Someone was standing beside her. She looked up. It was Zenka. There were others all around—soldiers, some of them, and rough-looking villagers like those she'd seen in Suba, carrying clubs and mattocks, their hair and beards beaded with the rain.
"Maia! I brought them as quick as I could Oh, gods, what's happened? Anda-Nokomis—"
She clutched him round the legs, sobbing hysterically. Then everything grew indistinct, and she fell unconscious across the blood-drenched body of the Ban of Suba.
They carried her up the slope from the river to the houses—Zhithlir, southernmost village of Katria. The women and children crowded at the doors, staring silently as they slipped and staggered along the mud-churned street towards the Elder's house. Zen-Kurel limped beside Maia, himself scarcely able to keep up with the soldiers.

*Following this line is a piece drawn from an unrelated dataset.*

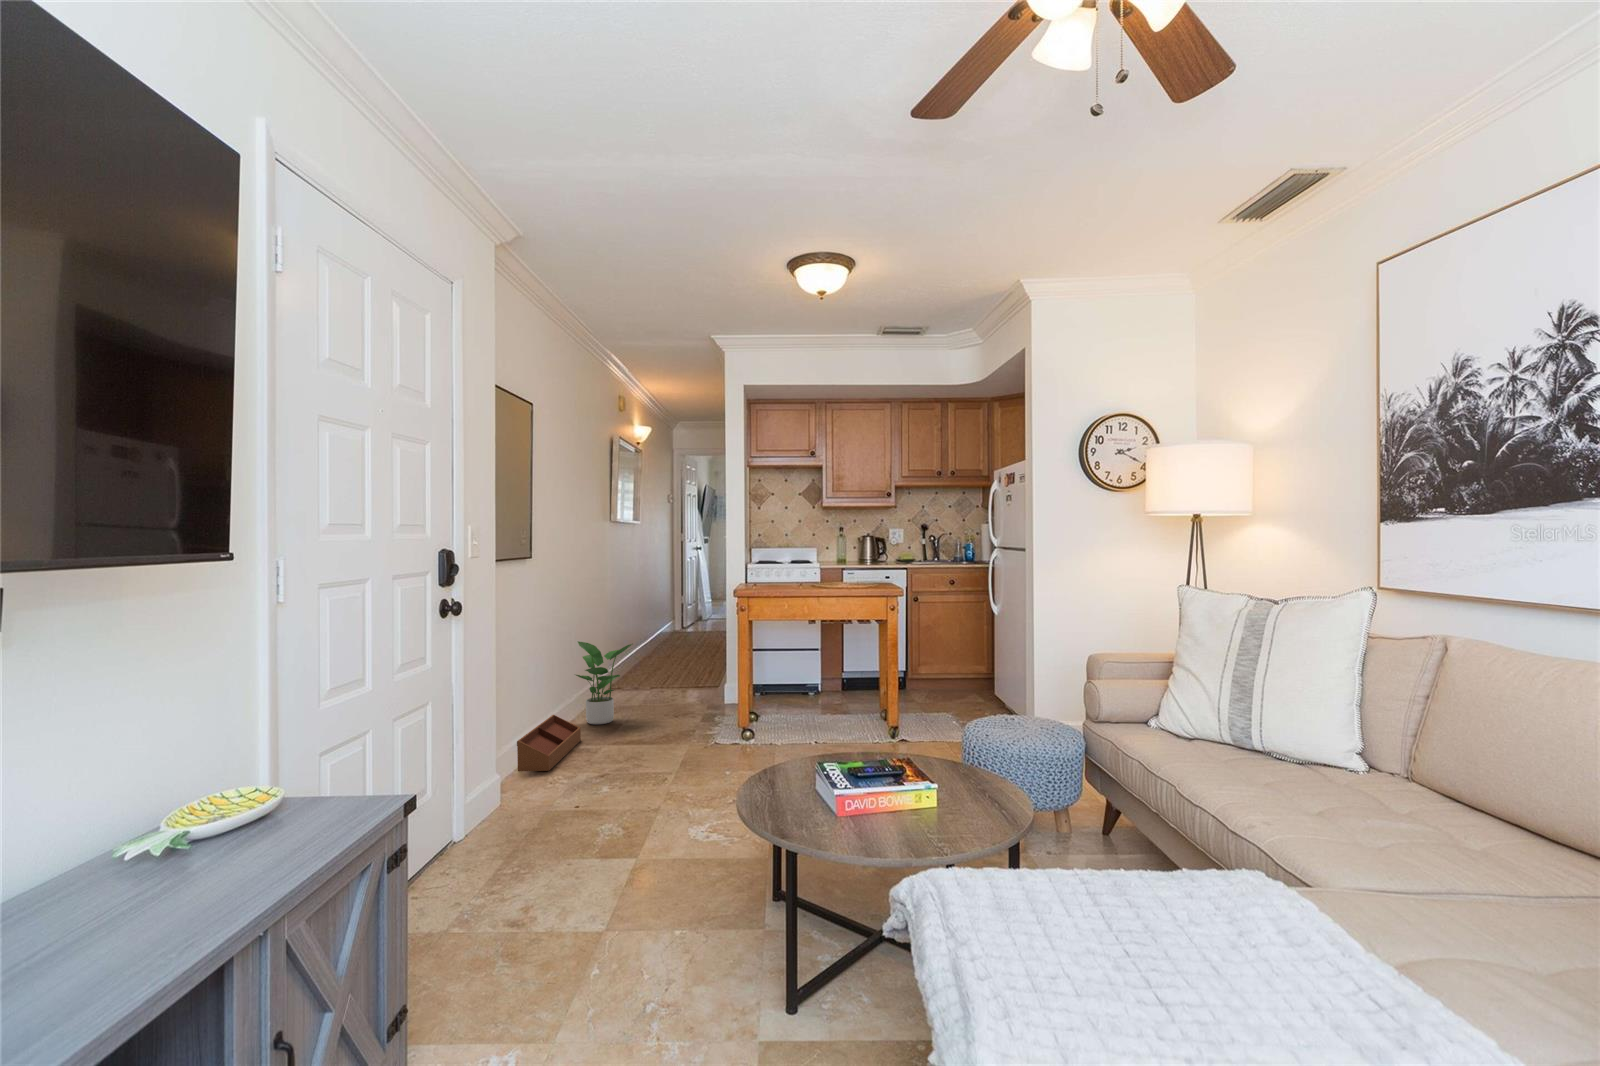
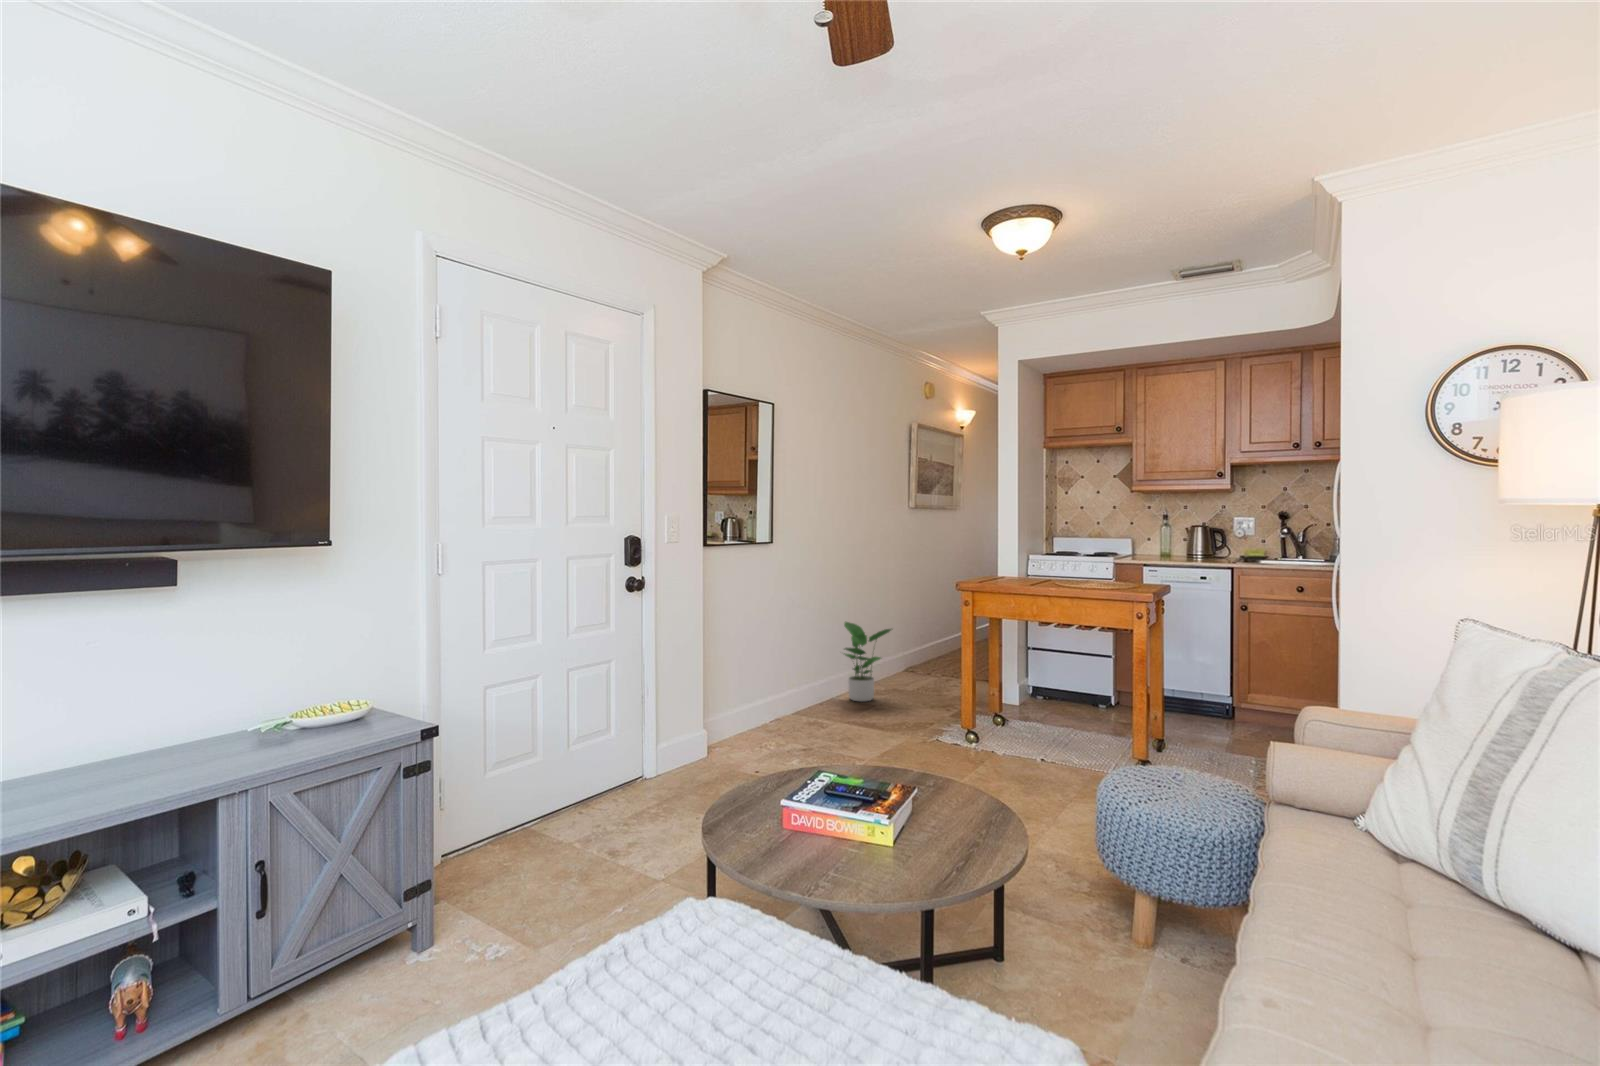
storage bin: present [517,715,581,771] -> none [750,686,827,736]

"You'll give her a bed and look after her, won't you?"
"Don't worry, sir," answered the Katrian tryzatt. "She couldn't have struck luckier, as it happens. There's an army doctor here on his rounds of the frontier posts."

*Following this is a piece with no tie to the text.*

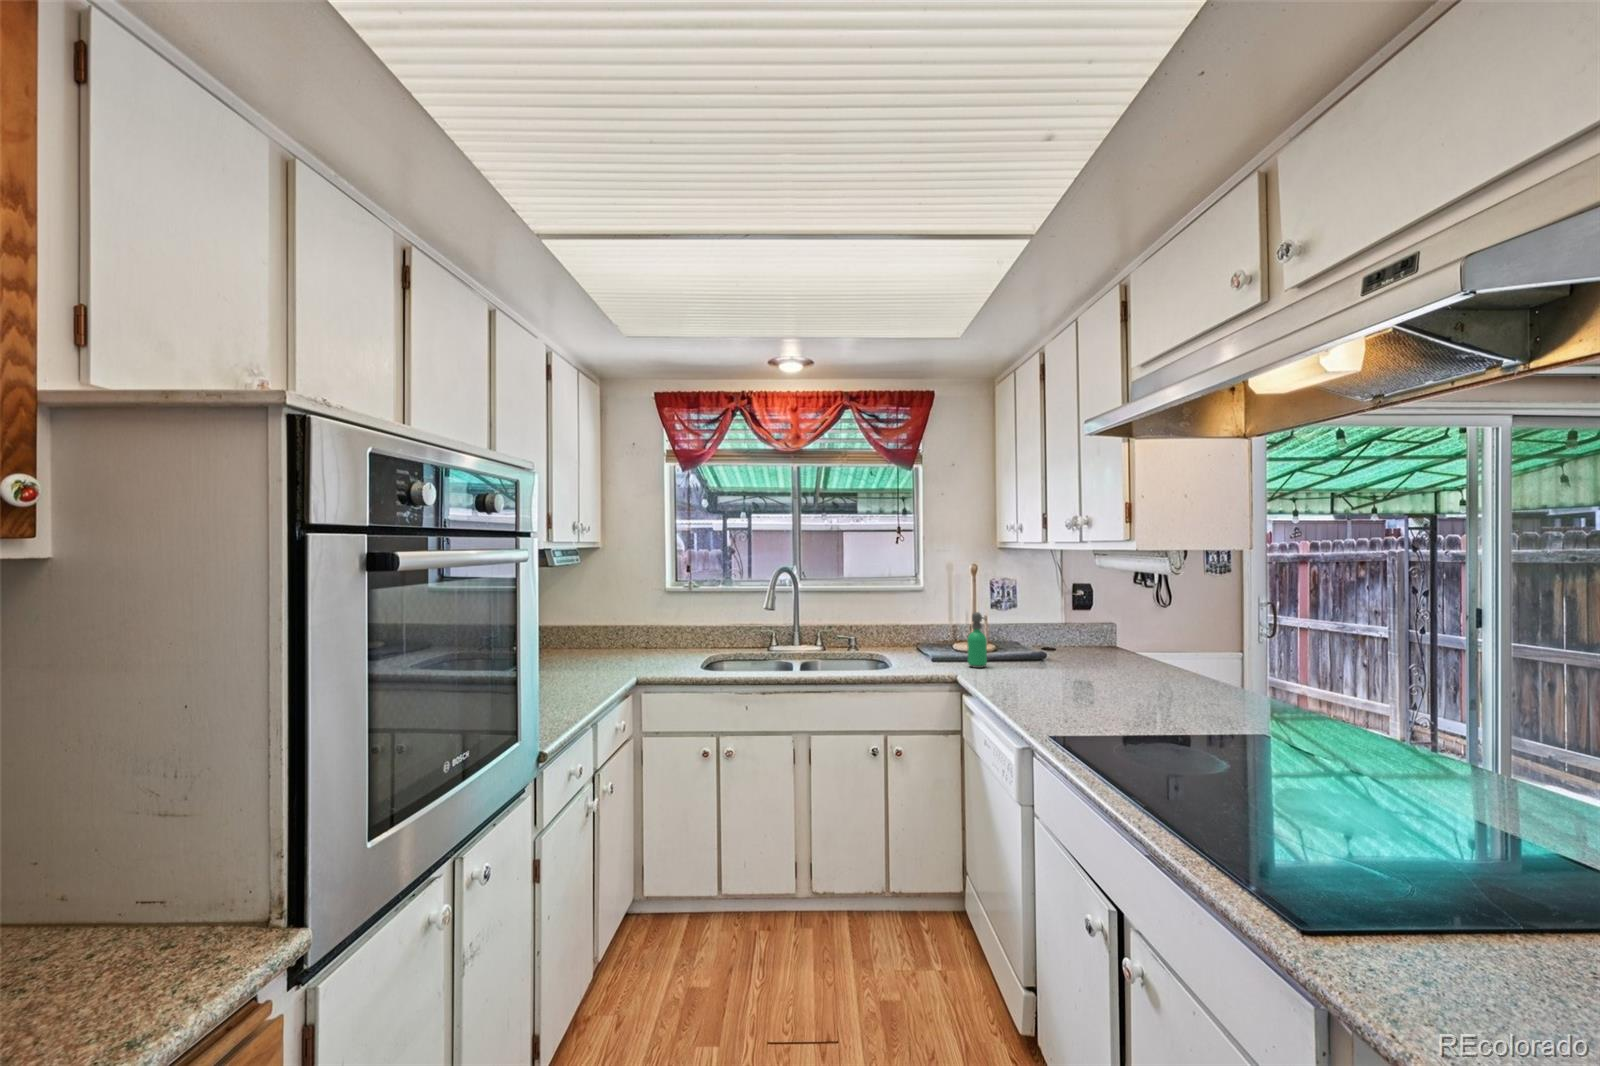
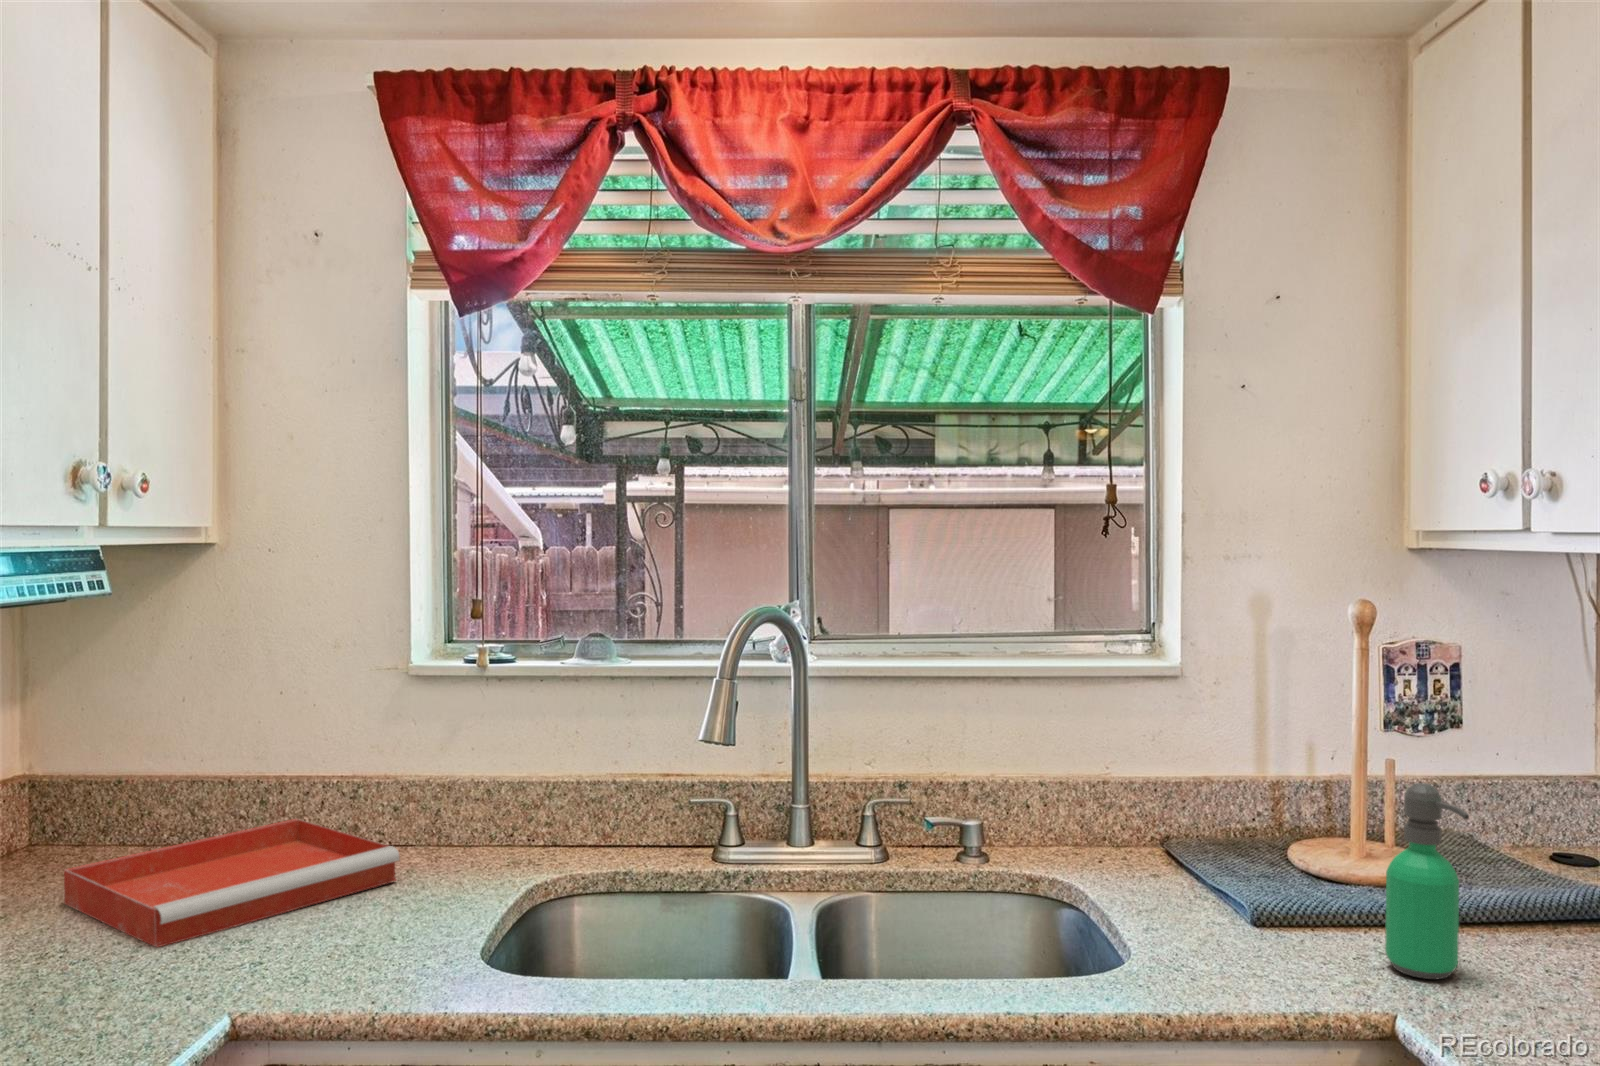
tray: none [564,641,667,668] -> present [64,819,399,947]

"Lucky?" said Zen-Kurel. "Yes, she's always been lucky, tryzatt, you know. The gods are with her, else I wouldn't be here now." He turned and looked back at those carrying the body of Anda-Nokomis, the arrow still embedded above his collar-bone.
"Henever had any luck, poor man. Not once."

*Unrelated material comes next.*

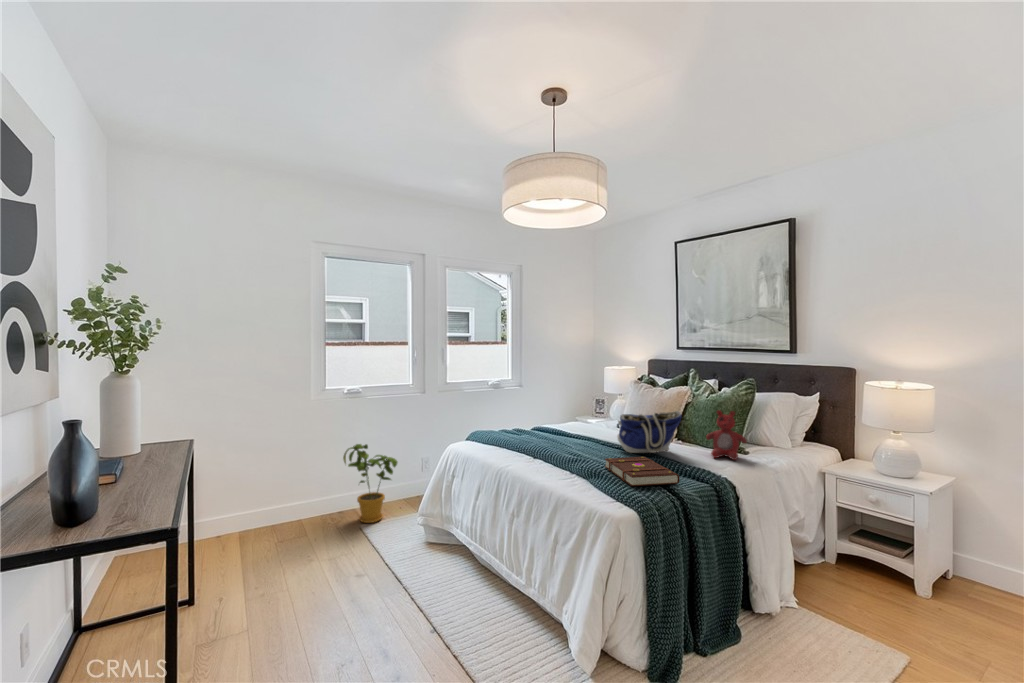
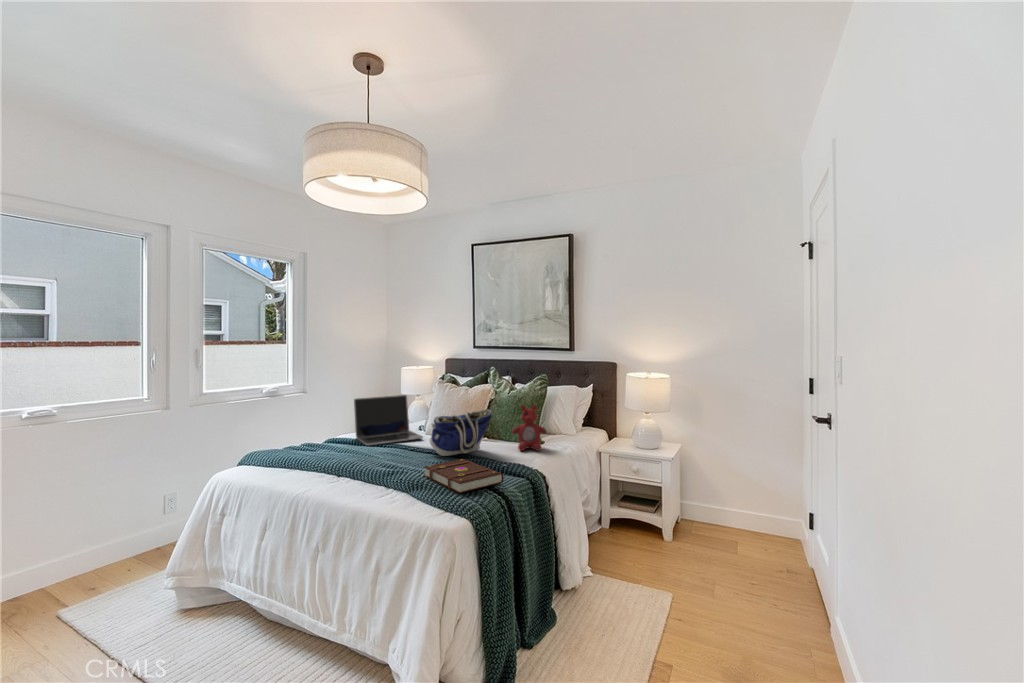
laptop: none [555,392,616,436] -> present [354,395,423,446]
house plant: present [343,444,397,523] -> none [24,490,128,604]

"Oh, really, sir? That's bad, now," replied the tryzatt stolidly, riot knowing what else to say.
Zen-Kurel looked round him at the pall of wood-smoke, the dripping thatch of the roofs and the muddy alleys channeled with rivulets. Every hut, he now saw, had fastened to its door a wreath of yew or of cypress. The soldiers were wearing black ribbons at their shoulders, and from the roof of the Elder's house, as they approached it, a black flag drooped like a great, dead crow hung on a post.
"What's this, tryzatt? That flag, the wreaths—"
The tryzatt turned to stare.
"You mean you haven't heard, sir?"
"Heard what?"
"The king, sir. King Kamat was killed in battle four days ago, over on the western border. They've brought the body back to Kenalt for burning tomorrow."
Stunned, Zen-Kurel made no reply, halting a moment and then wandering on a few paces apart. Yet by the time they reached the Elder's house he had recovered himself sufficiently to be able to give an account of how the Ban of Suba and himself had escaped from Bekla, thanks to the heroic help of none other than Maia Serrelinda, who had brought them safely through Purn and then down the Zhairgen to the frontier.
They heated water for him, gave him wine and food and prepared him a bed. Throughout the night, however, he sat watching beside Maia. Towards morning she woke, still weak and feverish but clear-headed, spoke to him and wept bitterly for Anda-Nokomis. She told him, too, how in the misery of her heart she had reflected that if love could not express itself in fulfillment it could do so only in sacrifice. "But it wasn't me," she sobbed, "it wasn't me, in the end, as made that sacrifice!"
At this Zen-Kurel wept too. "He insisted on waiting for you on the shore. He said I was the one who must go for help, because they'd take more notice of a Katrian."
"If he hadn't done what he did, they'd 'a come too late."
Maia remained low and grief-stricken for several days.
But she was a strong, healthy girl, the doctor said, and with rest and care would be right enough in a week or two.